Of course, if coronavirus fears subside, and global oil producers come to terms on production cuts, that would likely lead to higher prices. Also, stimulus from governments around the world could help stabilize oil prices. Tuesday saw oil prices rebound a bit on news of "US fiscal stimulus measures, one of which was (proposed) government aid to US shale producers," according to Hightower.
You can access these reports, and other energy market commentary, on Fidelity.com via the Markets & Sectors research page.
While oil prices have been on the slide, gold has glittered. In fact, gold is now trading at its highest level since December 2012, helped by coronavirus fears impacting economic activity and risk assets like stocks (see Gold accelerates gains in 2020 chart). The safe haven bid for gold has helped push prices up near $1,650 per ounce.
A recent report from Hightower notes that, despite the momentum behind gold, there are reasons to be cautious. "One complicating factor could be if traders need to liquidate gold positions to cover margin calls from a selloff in equities."
Hightower also highlights the most recent Commitment of Traders (COT) report showing managed money traders were net sellers of 16,296 contracts of gold for the week ending March 3, reducing their net long positions to 268,676. "This could be a problem for the bulls. But the virus problem may not have peaked, and this may keep safe haven interest simmering," according to Hightower. The COT report can be a helpful look into the trading activity of metal buyers and sellers to help you monitor the metals market.
Fellow precious metal silver has not fared as well as gold in recent months, but there may be reason to be bullish. "With the gold/silver ratio approaching its peak from 1990, we might expect silver to be in a better position to rally off of ideas that it is a cheaper safe haven option," Hightower notes. "However, it may take an improvement in the economic outlook for this to happen, as the fundamental demand for silver is tied to the economy."
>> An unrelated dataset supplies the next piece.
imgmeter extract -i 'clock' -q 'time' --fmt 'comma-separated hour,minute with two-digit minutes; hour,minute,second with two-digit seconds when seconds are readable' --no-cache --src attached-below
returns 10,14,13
Agriculture fades into the background, but still important
Oil (and precious metals to a lesser extent) have dominated the headlines recently. Before the coronavirus outbreak infected market sentiment, trade wars dominated headlines, and agriculture commodities such as soybeans, corn, and wheat were in focus.
In particular, as US and China sparred over tariffs, soybeans were among the goods caught in the crosshairs. Since soybean prices peaked in August 2016 and then plunged to a multiyear low in September 2018, they have gradually firmed. According to Hightower, there are reasons to be cautious now. "Meal and soybean oil export sales have been very impressive recently, but soybean sales, especially to China, have been very slow from the US. Sellers are motivated in South America and supplies are at a record high so it is difficult to see reasons for speculative buyers to get active short term."